In close cooperation with the Rustavi City Hall, UNDP installed bright yellow recycling bins in all 47 schools and kindergartens in the city. Collection started in October 2019. In just the first week of the initiative, with only modest encouragement from municipal officials and the school administration, schoolchildren, family members and teachers filled up the bins installed in schools and kindergartens with nearly 200 kilograms of plastic waste.
Drawing on behavioural science, UNDP is now monitoring the process closely to see how best to maintain this initial enthusiasm and what incentive scheme will work best to motivate schoolchildren and their families to continue collecting plastic waste.

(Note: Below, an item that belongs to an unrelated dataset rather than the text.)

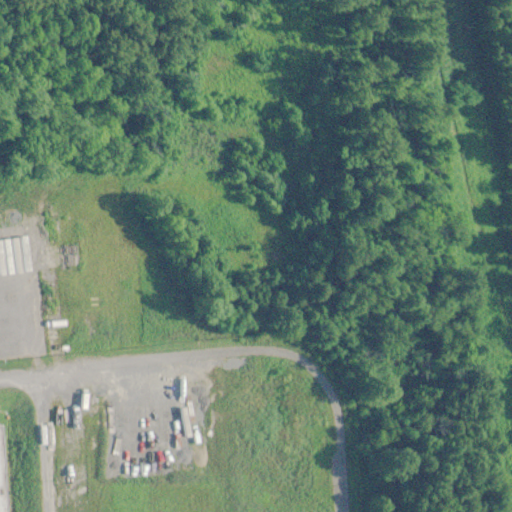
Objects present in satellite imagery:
building: (4, 471)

A stocktaking at year-end will determine whether a promotional campaign is needed.
With a collection solution in place, UNDP helped the city forge a process for recycling the collected bottles. The Sanitary recycling company agreed to collect the waste bottles from all the schools for free, as part of its corporate social responsibility policy. A third company, Clean World, pitched in by agreeing to sort the collected waste before transferring it to Caucaspack. And Caucaspack signed on to use the plastic waste as raw material for production.

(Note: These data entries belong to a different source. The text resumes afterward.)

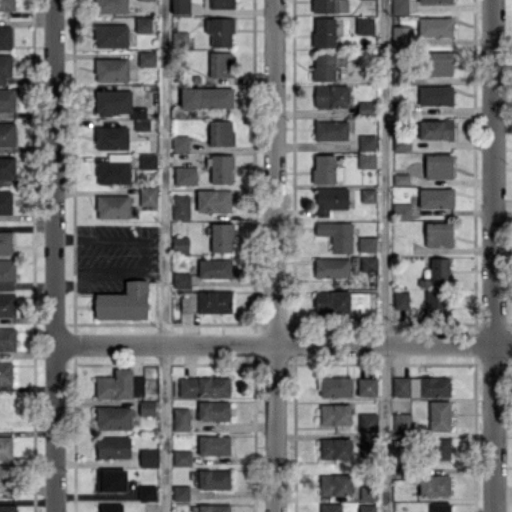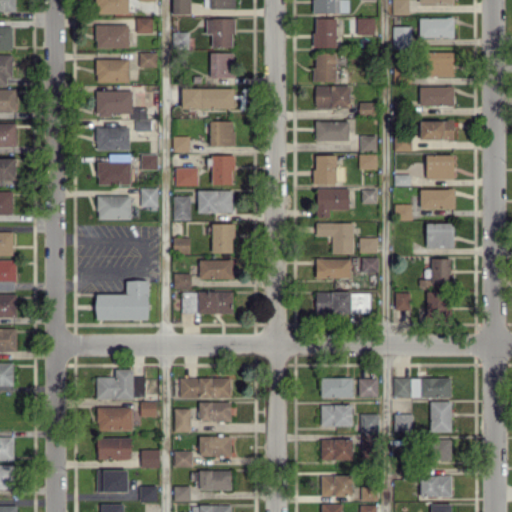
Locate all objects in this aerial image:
building: (433, 1)
building: (217, 4)
building: (7, 5)
building: (329, 5)
building: (110, 6)
building: (179, 6)
building: (398, 6)
building: (142, 24)
building: (364, 25)
building: (435, 26)
building: (219, 31)
building: (323, 32)
building: (110, 35)
building: (5, 36)
building: (400, 36)
building: (178, 39)
building: (146, 58)
building: (438, 63)
building: (220, 64)
building: (323, 66)
building: (5, 67)
building: (111, 69)
building: (331, 95)
building: (435, 95)
building: (206, 97)
building: (7, 99)
building: (111, 101)
building: (365, 107)
building: (137, 112)
building: (141, 124)
building: (330, 129)
building: (435, 129)
building: (220, 132)
building: (7, 133)
building: (111, 137)
building: (179, 142)
building: (366, 142)
building: (401, 142)
building: (147, 160)
building: (366, 160)
building: (438, 166)
building: (7, 167)
building: (323, 168)
building: (113, 169)
building: (221, 169)
building: (185, 175)
building: (400, 179)
building: (367, 195)
building: (147, 196)
building: (435, 198)
building: (330, 199)
building: (213, 200)
building: (5, 201)
building: (112, 206)
building: (180, 206)
building: (401, 211)
building: (438, 234)
building: (336, 235)
building: (221, 237)
building: (5, 242)
building: (179, 244)
building: (366, 244)
road: (273, 255)
road: (384, 255)
road: (492, 255)
road: (54, 256)
road: (165, 256)
road: (141, 258)
building: (368, 263)
building: (331, 267)
building: (214, 268)
building: (7, 269)
building: (439, 270)
building: (181, 280)
building: (6, 285)
building: (400, 300)
building: (205, 301)
building: (123, 302)
building: (340, 302)
building: (436, 303)
building: (7, 304)
building: (7, 338)
road: (283, 342)
building: (5, 372)
building: (119, 384)
building: (203, 386)
building: (335, 386)
building: (366, 386)
building: (420, 386)
building: (146, 408)
building: (213, 410)
building: (334, 414)
building: (439, 415)
building: (113, 418)
building: (180, 419)
building: (368, 421)
building: (401, 421)
building: (213, 444)
building: (6, 447)
building: (112, 447)
building: (335, 448)
building: (438, 448)
building: (148, 457)
building: (181, 457)
building: (5, 475)
building: (213, 479)
building: (110, 480)
building: (334, 484)
building: (434, 485)
building: (146, 492)
building: (180, 492)
building: (110, 507)
building: (329, 507)
building: (366, 507)
building: (439, 507)
building: (7, 508)
building: (209, 508)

There are still some questions to be answered. Corporate social responsibility rather than profit has so far been the appeal for the companies participating in the experiment; they will be studying their numbers carefully to see if there is an economic benefit to their continued engagement. The schools are also mulling what rewards might be needed to maintain the enthusiasm of students and their parents for bottle collection. The innovation-friendly Rustavi municipal authorities plan to take over the process from UNDP in 2020 and are also monitoring closely.
So far, so good, however. The Rustavi experiment has already shown how innovative partnerships can be forged to address social challenges. As the results emerge over the coming months, UNDP will be sharing lessons learned with other municipalities, in the hope of reducing plastic waste and promoting recycling all across Georgia.